Po zwycięstwie Obamy - Chińczyki trzymają się mocno

Obrazek użytkownika Anonymous
Notka

Na portalu Polska-Azja przeczytałem artykuł pana Niewińskiego:

http://www.polska-azja.pl/2012/11/07/s-niewinski-moskwy-i-pekinu-malzenstwo-z-rozsadku-a-sprawa-polska/

Z artykułu wynika, że przed naszym krajem otwierają się w zasadzie dwie, a w bardziej sprzyjającej koniunkturze - cztery drogi polityki zagranicznej.

1. Sojusz z USA, przy założeniu, że Rosja ma wejść do NATO. Polska w roli przedsionka Rosji. To już przerabialiśmy - druga "Liga Święta" nie jest nam potrzebna, sojusz z Rosją to w efekcie pogłębiona recydywa saska w Polsce.

2. Sojusz z Chinami przy założeniu, że Rosja jest sojusznikiem Chin. To oznaczałoby przynależność do czegoś w rodzaju mongolskiego imperium. To też już było. Nie polecam.

3. Sojusz z USA w sytuacji, jeśli Rosjanie jednak zdecydowanie opowiedzą się po stronie Chin przeciw USA.

4. Sojusz z Chinami w sytuacji, gdy Rosja zdecydowanie opowie się po stronie Stanów Zjednoczonych.

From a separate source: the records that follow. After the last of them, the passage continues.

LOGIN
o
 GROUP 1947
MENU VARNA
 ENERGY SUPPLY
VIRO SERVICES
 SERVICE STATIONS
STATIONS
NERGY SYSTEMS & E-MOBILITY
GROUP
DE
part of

Wszystkie cztery warianty są raczej nieprawdopodobne, bo Rosja nigdy zdecydowanie się nie opowie ani za Chinami ani za USA, tylko będzie ich łudzić swoją ofertą, a koszty tych manewrów poniesie cała Europa Środkowa.

W tej sytuacji pozostaje iść jak cień za polityka rosyjską - to znaczy ilekroć Rosja opowie się za Chinami - opowiadać się za USA, a ilekroć Rosja opowie się za USA - opowiadać się za Chinami.

Myślę, że inna postawa to zdrada stanu.